A long time ago, in a galaxy far, far away, the release of a new Star Wars movie really meant something. Twenty years passed between George Lucas’ two trilogies, and another decade went by before The Force Awakens launched the third trilogy in the Skywalker Saga.

Any time we found ourselves in a darkened theater watching that iconic opening-crawl drift by, it was because we had earned it through years of patience and devotion. But when The Last Jedi opens in theaters this week, it will be the third Star Wars movie in as many years. And with Disney seemingly intent on fulfilling its promise of giving us a new one of these films every year until the end of time, we must ask the question: Is there such a thing as too much Star Wars?

It’s easy to forget just how much anticipation there was in the weeks leading up to The Force Awakens’ 2015 release. Not only did it mark the decades-in-the-making return of beloved characters like Han Solo and Princess Leia, but it also signalled the beginning of Disney’s ambitious Star Wars reboot, the seeds of which were first planted when the company bought Lucasfilm in 2012 for a staggering $4.1 billion. The Force Awakens would go on to make a record-breaking $248 million in its opening weekend, en route to grossing $2 billion worldwide. Director J.J. Abrams succeeded by staying faithful to the canon, while introducing a diverse cast of characters that a whole new generation of Star Wars fans could call their own.

The Last Jedi is on track for its own juggernaut first weekend, a clear sign that audiences are eager to see how this next chapter unfolds, and for good reason. The buzz on social media after the initial press screenings was rapturous, and the film currently boasts a sparkling 94 percent fresh on Rotten Tomatoes. (Check out Playboy’s own sterling review here.) The common consensus is that, much like Abrams before him, director Rian Johnson honors the franchise’s storied legacy while moving the series forward in thrilling and surprising ways.

So far, Disney’s mammoth investment in the Star Wars universe has more than paid off. Along with the success of its core saga, the first phase of spinoffs have lived up to expectations as well. Rogue One: A Star Wars Story—the prequel about a rebel plan to steal the blueprints for the Death Star—came out one year after TFA and grossed a whopping $1 billion at the global box office. And despite some highly publicized behind-the-scenes turmoil, next year’s standalone Han Solo origin story—with a fresh-faced cast led by Alden Ehrenreich and Donald Glover—seems poised for similar success. In fact, it’s hard to imagine that the incoming barrage of origin stories for established characters like Boba Fett, Yoda and Obi-Wan won’t also be embraced by audiences. Disney is so confident in its growing Star Wars cinematic universe that it rewarded Johnson with a whole new trilogy before anyone of us had seen his movie.

But such sustained interest in a series is more the exception than the rule. After poor showings this summer, established franchises like Transformers, Pirates of the Caribbean and Alien find themselves on life support.

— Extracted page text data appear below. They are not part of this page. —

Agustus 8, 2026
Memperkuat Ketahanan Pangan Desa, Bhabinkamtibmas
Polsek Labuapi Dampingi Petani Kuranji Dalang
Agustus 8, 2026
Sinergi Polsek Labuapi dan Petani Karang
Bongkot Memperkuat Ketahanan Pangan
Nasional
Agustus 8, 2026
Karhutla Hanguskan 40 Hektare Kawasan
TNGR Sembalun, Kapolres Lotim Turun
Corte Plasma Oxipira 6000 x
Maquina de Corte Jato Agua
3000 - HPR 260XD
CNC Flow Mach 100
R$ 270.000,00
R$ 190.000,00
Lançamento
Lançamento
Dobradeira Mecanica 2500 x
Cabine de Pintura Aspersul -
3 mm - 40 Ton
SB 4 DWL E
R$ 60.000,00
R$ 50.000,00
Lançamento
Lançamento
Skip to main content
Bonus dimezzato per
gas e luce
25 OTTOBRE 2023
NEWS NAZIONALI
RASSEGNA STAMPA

Whether it was a case of their relying on the same tired formulas that made them successful in the first place, or a marketplace that’s increasingly overcrowded, audiences seemed to lose interest. So how does Disney plan on ensuring that its assembly line of Star Wars movies don’t meet a similar fate? Luckily, it has the perfect blueprint for success just down the hall.

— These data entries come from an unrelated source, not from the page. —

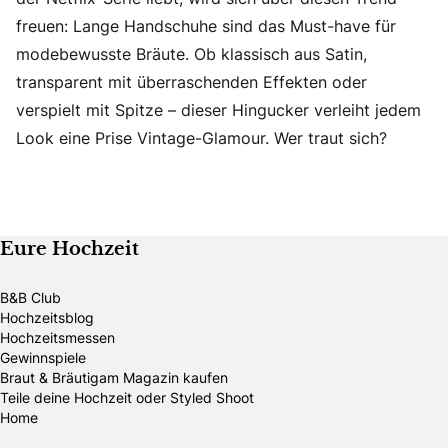
freuen: Lange Handschuhe sind das Must-have für
modebewusste Bräute. Ob klassisch aus Satin,
transparent mit überraschenden Effekten oder
verspielt mit Spitze – dieser Hingucker verleiht jedem
Look eine Prise Vintage-Glamour. Wer traut sich?
Eure Hochzeit
B&B Club
Hochzeitsblog
Hochzeitsmessen
Gewinnspiele
Braut & Bräutigam Magazin kaufen
Teile deine Hochzeit oder Styled Shoot
Home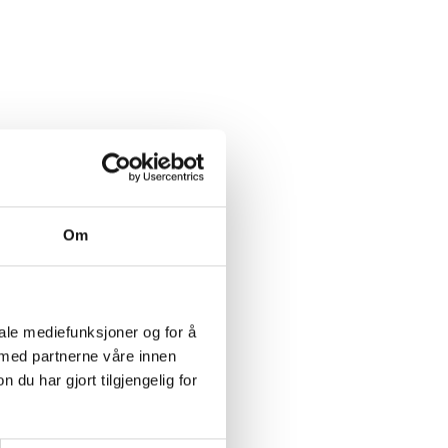
Om
iale mediefunksjoner og for å
 med partnerne våre innen
u har gjort tilgjengelig for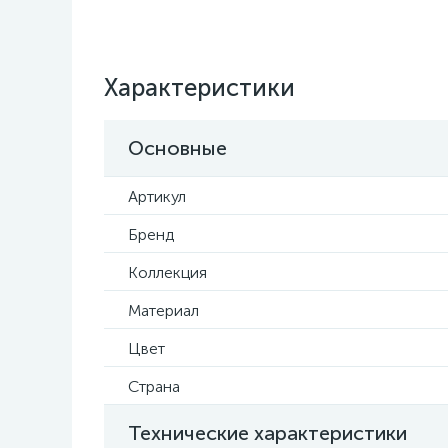
Характеристики
Основные
Артикул
Бренд
Коллекция
Материал
Цвет
Страна
Технические характеристики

Since 2008, Marvel—which is also owned by Disney—has released 17 films, including Guardians of the Galaxy 2, Thor: Ragnarok and Spider-Man: Homecoming this year alone. All three flirted with the coveted $1 billion global benchmark. While its comic book counterparts continue to stumble, Marvel is remaking Hollywood in its own vision. In between its mighty Avenger movies—the third of which is due early next year—Marvel has been willing to entrust its standalone franchises to young, idiosyncratic directors who are able and willing to experiment with the genre. The most glaring example of that strategy is Taika Waititi, the oddball New Zealander whose unique interpretation of the material helped elevate Thor: Ragnarok into one of the year’s best comedies. James Gunn has done something similar with the Guardians movies.

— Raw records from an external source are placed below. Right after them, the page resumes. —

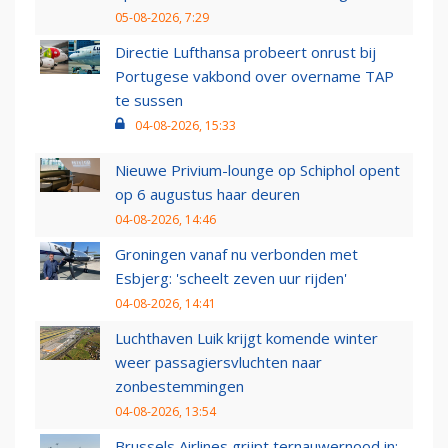
05-08-2026, 7:29
Directie Lufthansa probeert onrust bij
Portugese vakbond over overname TAP
te sussen
04-08-2026, 15:33
Nieuwe Privium-lounge op Schiphol opent
op 6 augustus haar deuren
04-08-2026, 14:46
Groningen vanaf nu verbonden met
Esbjerg: 'scheelt zeven uur rijden'
04-08-2026, 14:41
Luchthaven Luik krijgt komende winter
weer passagiersvluchten naar
zonbestemmingen
04-08-2026, 13:54
Brussels Airlines grijpt ternauwernood in: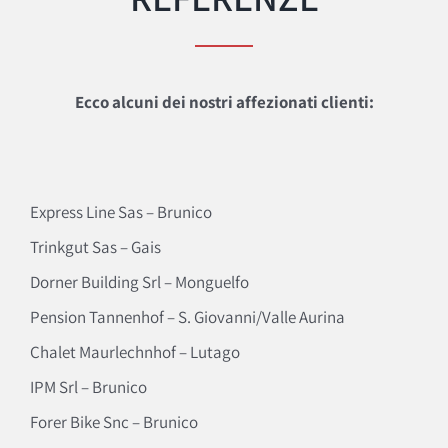
Ecco alcuni dei nostri affezionati clienti:
Express Line Sas – Brunico
Trinkgut Sas – Gais
Dorner Building Srl – Monguelfo
Pension Tannenhof – S. Giovanni/Valle Aurina
Chalet Maurlechnhof – Lutago
IPM Srl – Brunico
Forer Bike Snc – Brunico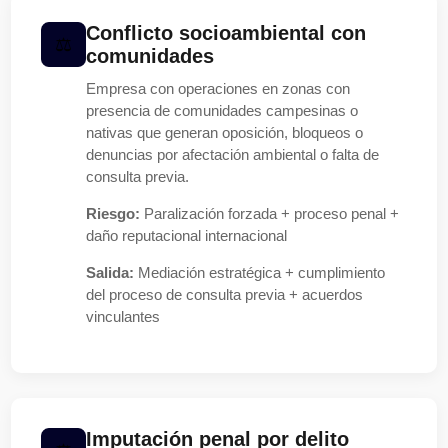
Conflicto socioambiental con
comunidades
Empresa con operaciones en zonas con
presencia de comunidades campesinas o
nativas que generan oposición, bloqueos o
denuncias por afectación ambiental o falta de
consulta previa.
Riesgo:
Paralización forzada + proceso penal +
daño reputacional internacional
Salida:
Mediación estratégica + cumplimiento
del proceso de consulta previa + acuerdos
vinculantes
Imputación penal por delito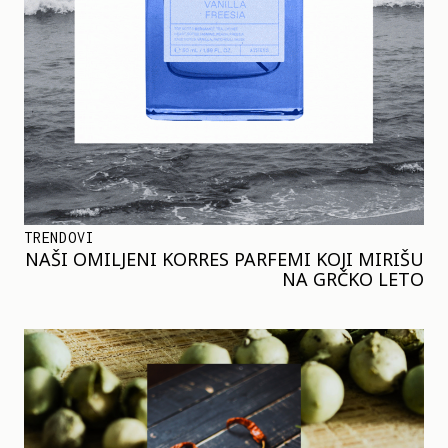
TRENDOVI
NAŠI OMILJENI KORRES PARFEMI KOJI MIRIŠU
NA GRČKO LETO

And while Lucasfilm boss Kathleen Kennedy hasn’t totally embraced the idea of handing the keys to the Star Wars universe to unproven directors—creative differences forced her to replace Solo’s upstart directors Phil Lord and Chris Miller with Ron Howard—she does seem interested in diversifying the Star Wars color palette, at least to a certain extent. Though Rogue One kept many of the Star Wars universe’s most beloved hallmarks, it was essentially a gritty heist film. Early reports suggest that Solo will be an adventure comedy. Kennedy has even floated Waititi as someone she would love to bring on board to direct a future Star Wars film.

All this is to be expected. Disney didn’t open up its vault to turn the Star Wars brand into a rarefied commodity. On the contrary: There are already plans in place for a Star Wars-themed amusement park, more video games and at least one new TV show that will be timed to the launch of Disney’s previously announced streaming service. In other words, it’s a good time to be a Star Wars fan—at the moment, at least.